What is Elsa's dress color code in HEX?

Elsa's ice blue dress Disney character color code is #82B8D6 in HEX — H:201°, S:39%, B:84% in HSB, RGB(130, 184, 214). The defining characteristic is the low 39% saturation, which gives the dress its ethereal, icy quality rather than a vivid blue. Most people remember it as more saturated than it actually is.

What is Mickey Mouse's red color code?

Mickey Mouse's shorts Disney character color code is #CC2C2F — H:359°, S:78%, B:80%. It's a slightly warm, slightly desaturated red — not the pure #FF0000 that memory suggests. This specific red has been maintained in Disney productions since the 1930s and is one of the most recognized colors in entertainment.

Why is Cinderella's dress such a pale blue?

Cinderella's ballgown Disney character color code sits at S:18%, B:91% — a near-white, very lightly tinted blue. This was a deliberate design choice: the low saturation reads as delicate and ethereal, distinguishing her from other Disney characters with more vivid blue palettes. In ToonTone, the Cinderella round consistently produces the largest saturation errors — players almost always guess a much more vivid blue than the actual production value.

Are these Disney character color codes official?

The Disney character color codes listed here represent carefully observed values from official Disney source material — high-quality frames, official merchandise, and production reference imagery. ToonTone is an independent fan project and is not affiliated with The Walt Disney Company. The values are provided for fan art, cosplay, and educational use.

Can I use Disney character color codes for fan art?

The color values themselves — HEX, HSB, and RGB numbers — are free to reference for personal fan art, cosplay, and non-commercial creative projects. Using them doesn't grant any rights to Disney's intellectual property, characters, or imagery. Check Disney's fan art guidelines for details on what's permitted in fan-created content featuring Disney characters.

Which Disney character is hardest in ToonTone?

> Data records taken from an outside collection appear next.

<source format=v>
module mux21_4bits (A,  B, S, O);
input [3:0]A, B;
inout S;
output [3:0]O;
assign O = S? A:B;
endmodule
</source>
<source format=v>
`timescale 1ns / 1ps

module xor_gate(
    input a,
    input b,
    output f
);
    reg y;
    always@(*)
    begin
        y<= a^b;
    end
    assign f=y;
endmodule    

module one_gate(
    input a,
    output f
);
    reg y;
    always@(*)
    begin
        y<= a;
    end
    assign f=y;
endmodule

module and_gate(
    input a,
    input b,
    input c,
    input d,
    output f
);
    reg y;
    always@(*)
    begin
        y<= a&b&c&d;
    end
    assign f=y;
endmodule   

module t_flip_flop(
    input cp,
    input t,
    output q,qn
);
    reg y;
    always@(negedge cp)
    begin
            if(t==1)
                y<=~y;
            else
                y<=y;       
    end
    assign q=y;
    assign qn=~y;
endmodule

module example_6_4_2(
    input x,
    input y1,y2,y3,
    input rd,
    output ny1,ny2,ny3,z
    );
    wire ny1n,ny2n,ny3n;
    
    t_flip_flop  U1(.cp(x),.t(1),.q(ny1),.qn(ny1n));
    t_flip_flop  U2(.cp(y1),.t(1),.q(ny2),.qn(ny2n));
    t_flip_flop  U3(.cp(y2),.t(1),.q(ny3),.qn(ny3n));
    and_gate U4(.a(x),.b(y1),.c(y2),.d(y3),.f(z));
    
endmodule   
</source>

Cinderella consistently produces the lowest scores, because the actual dress color is far less saturated than memory suggests. Snow White's bodice is also surprisingly tricky — it reads as "blue" in memory, but the exact hue angle (202°, between blue and teal) and deep brightness (68%) are hard to nail. Elsa's dress is a common high-confidence/low-score round because players overshoot saturation significantly.

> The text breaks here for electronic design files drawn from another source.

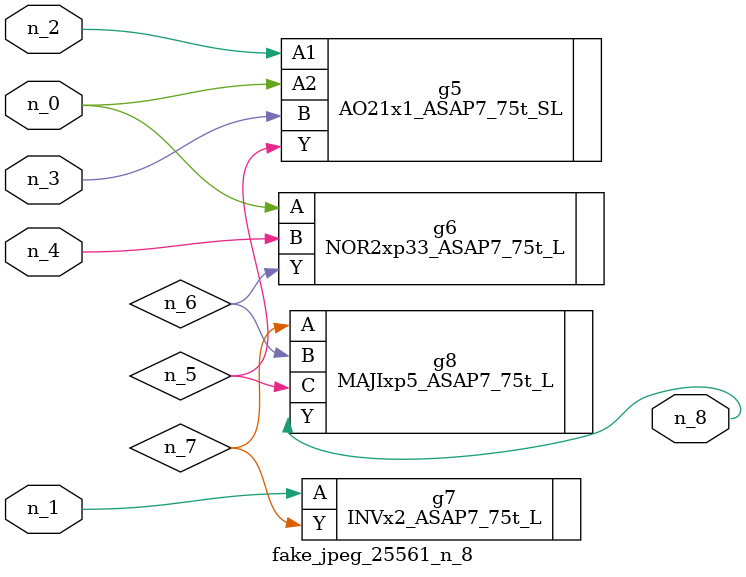
<source format=v>
module fake_jpeg_25561_n_8 (n_3, n_2, n_1, n_0, n_4, n_8);

input n_3;
input n_2;
input n_1;
input n_0;
input n_4;

output n_8;

wire n_6;
wire n_5;
wire n_7;

AO21x1_ASAP7_75t_SL g5 ( 
.A1(n_2),
.A2(n_0),
.B(n_3),
.Y(n_5)
);

NOR2xp33_ASAP7_75t_L g6 ( 
.A(n_0),
.B(n_4),
.Y(n_6)
);

INVx2_ASAP7_75t_L g7 ( 
.A(n_1),
.Y(n_7)
);

MAJIxp5_ASAP7_75t_L g8 ( 
.A(n_7),
.B(n_6),
.C(n_5),
.Y(n_8)
);


endmodule
</source>
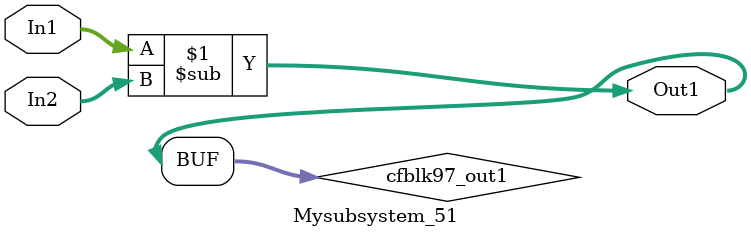
<source format=v>



`timescale 1 ns / 1 ns

module Mysubsystem_51
          (In1,
           In2,
           Out1);


  input   [7:0] In1;  // uint8
  input   [7:0] In2;  // uint8
  output  [7:0] Out1;  // uint8


  wire [7:0] cfblk97_out1;  // uint8


  assign cfblk97_out1 = In1 - In2;



  assign Out1 = cfblk97_out1;

endmodule  // Mysubsystem_51


</source>
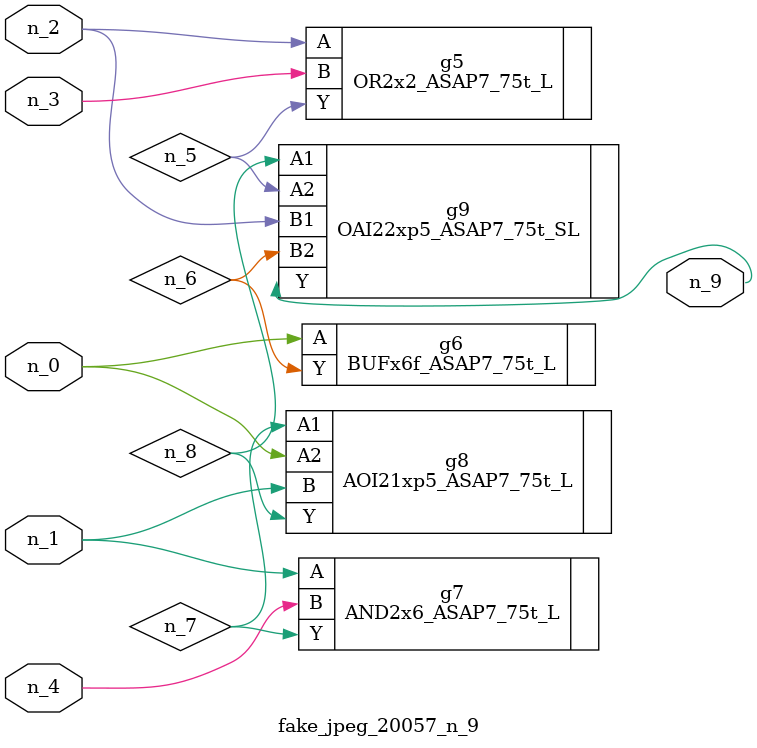
<source format=v>
module fake_jpeg_20057_n_9 (n_3, n_2, n_1, n_0, n_4, n_9);

input n_3;
input n_2;
input n_1;
input n_0;
input n_4;

output n_9;

wire n_8;
wire n_6;
wire n_5;
wire n_7;

OR2x2_ASAP7_75t_L g5 ( 
.A(n_2),
.B(n_3),
.Y(n_5)
);

BUFx6f_ASAP7_75t_L g6 ( 
.A(n_0),
.Y(n_6)
);

AND2x6_ASAP7_75t_L g7 ( 
.A(n_1),
.B(n_4),
.Y(n_7)
);

AOI21xp5_ASAP7_75t_L g8 ( 
.A1(n_7),
.A2(n_0),
.B(n_1),
.Y(n_8)
);

OAI22xp5_ASAP7_75t_SL g9 ( 
.A1(n_8),
.A2(n_5),
.B1(n_2),
.B2(n_6),
.Y(n_9)
);


endmodule
</source>
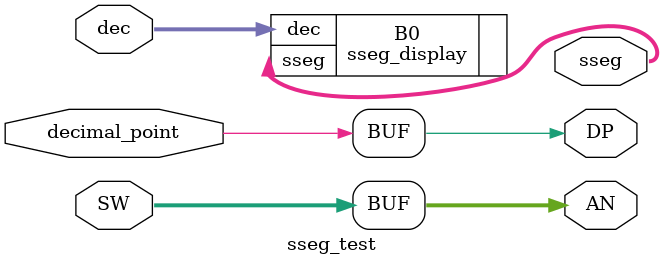
<source format=v>
`timescale 1ns / 1ps


module sseg_test(
    input [3:0] dec,
    input [7:0] SW,
    input decimal_point,
    output DP,
    output [7:0] AN,
    output [6:0] sseg
    );
    
    assign AN = SW;
    assign DP = decimal_point;
    
    sseg_display B0(
        .dec(dec),
        .sseg(sseg)
        
     );
     
endmodule

</source>
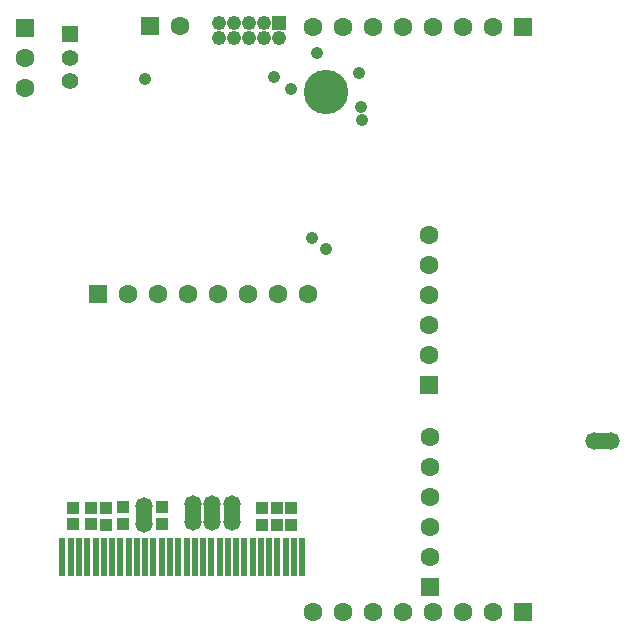
<source format=gbs>
G04 Layer_Color=16711935*
%FSLAX25Y25*%
%MOIN*%
G70*
G01*
G75*
%ADD44C,0.04100*%
%ADD61R,0.04147X0.03950*%
%ADD83C,0.14800*%
%ADD84C,0.06300*%
%ADD85R,0.06300X0.06300*%
%ADD86C,0.05524*%
%ADD87R,0.05524X0.05524*%
%ADD88R,0.06300X0.06300*%
%ADD89C,0.04900*%
%ADD90R,0.04900X0.04900*%
%ADD91R,0.05800X0.06300*%
%ADD92R,0.06300X0.05800*%
%ADD93C,0.05800*%
%ADD94R,0.02375X0.12611*%
D44*
X110900Y126400D02*
D03*
X106200Y130100D02*
D03*
X93773Y183900D02*
D03*
X108100Y191700D02*
D03*
X99400Y179768D02*
D03*
X121900Y185100D02*
D03*
X122500Y173885D02*
D03*
X123100Y169500D02*
D03*
X50602Y183100D02*
D03*
D61*
X56200Y34944D02*
D03*
Y40456D02*
D03*
X94481Y34544D02*
D03*
Y40056D02*
D03*
X43200Y34844D02*
D03*
Y40356D02*
D03*
X37600Y34544D02*
D03*
Y40056D02*
D03*
X26550Y40256D02*
D03*
Y34744D02*
D03*
X32500Y40256D02*
D03*
Y34744D02*
D03*
X89500Y34544D02*
D03*
Y40056D02*
D03*
X99381Y40056D02*
D03*
Y34544D02*
D03*
D83*
X111000Y178956D02*
D03*
D84*
X10500Y180000D02*
D03*
Y190000D02*
D03*
X106500Y200350D02*
D03*
X116500D02*
D03*
X126500D02*
D03*
X136500D02*
D03*
X146500D02*
D03*
X156500D02*
D03*
X166500D02*
D03*
X62300Y200700D02*
D03*
X106500Y5350D02*
D03*
X116500D02*
D03*
X126500D02*
D03*
X136500D02*
D03*
X146500D02*
D03*
X156500D02*
D03*
X166500D02*
D03*
X104900Y111400D02*
D03*
X94900D02*
D03*
X84900D02*
D03*
X74900D02*
D03*
X64900D02*
D03*
X54900D02*
D03*
X44900D02*
D03*
X145600Y63900D02*
D03*
Y53900D02*
D03*
Y33900D02*
D03*
Y23900D02*
D03*
Y43900D02*
D03*
X145400Y131000D02*
D03*
Y121000D02*
D03*
Y101000D02*
D03*
Y91000D02*
D03*
Y111000D02*
D03*
D85*
X10500Y200000D02*
D03*
X145600Y13900D02*
D03*
X145400Y81000D02*
D03*
D86*
X25600Y182426D02*
D03*
Y190300D02*
D03*
D87*
Y198174D02*
D03*
D88*
X176500Y200350D02*
D03*
X52300Y200700D02*
D03*
X176500Y5350D02*
D03*
X34900Y111400D02*
D03*
D89*
X95400Y196900D02*
D03*
X90400Y201900D02*
D03*
Y196900D02*
D03*
X85400Y201900D02*
D03*
Y196900D02*
D03*
X80400Y201900D02*
D03*
Y196900D02*
D03*
X75400Y201900D02*
D03*
Y196900D02*
D03*
D90*
X95400Y201900D02*
D03*
D91*
X66501Y38759D02*
D03*
X73051Y38759D02*
D03*
X50199Y37541D02*
D03*
X79599Y38241D02*
D03*
D92*
X202841Y62501D02*
D03*
D93*
X66500Y41400D02*
D03*
Y35600D02*
D03*
X73049Y41400D02*
D03*
Y35600D02*
D03*
X206000Y62500D02*
D03*
X200200D02*
D03*
X50200Y40700D02*
D03*
Y34900D02*
D03*
X79600Y41400D02*
D03*
Y35600D02*
D03*
D94*
X103061Y23928D02*
D03*
X100305D02*
D03*
X97549D02*
D03*
X94793D02*
D03*
X92037D02*
D03*
X89281D02*
D03*
X86525D02*
D03*
X83769D02*
D03*
X81013D02*
D03*
X78258D02*
D03*
X75502D02*
D03*
X72746D02*
D03*
X69990D02*
D03*
X67234D02*
D03*
X64478D02*
D03*
X61722D02*
D03*
X58966D02*
D03*
X56210D02*
D03*
X53454D02*
D03*
X50698D02*
D03*
X47943D02*
D03*
X45187D02*
D03*
X42431D02*
D03*
X39675D02*
D03*
X36919D02*
D03*
X34163D02*
D03*
X31407D02*
D03*
X28651D02*
D03*
X25895D02*
D03*
X23139D02*
D03*
M02*

</source>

How do Disney character color codes compare across different eras of animation?

Disney character color codes have remained remarkably consistent since the studio established its production color bibles in the early CG era. Mickey's red shorts (#CC2800), Goofy's orange turtleneck (#CC6600), and Snow White's blue skirt (#1B3A8C) have held through decades of merchandise, theme parks, and digital releases. The biggest shift happens in 3D CGI films like Frozen, where Elsa's dress blue (#4A90D9) appears with higher brightness values than 2D-era equivalents — a deliberate choice to read well under CGI lighting. When referencing Disney character color codes across eras, always specify which medium (2D, CGI, or merchandise) you're targeting.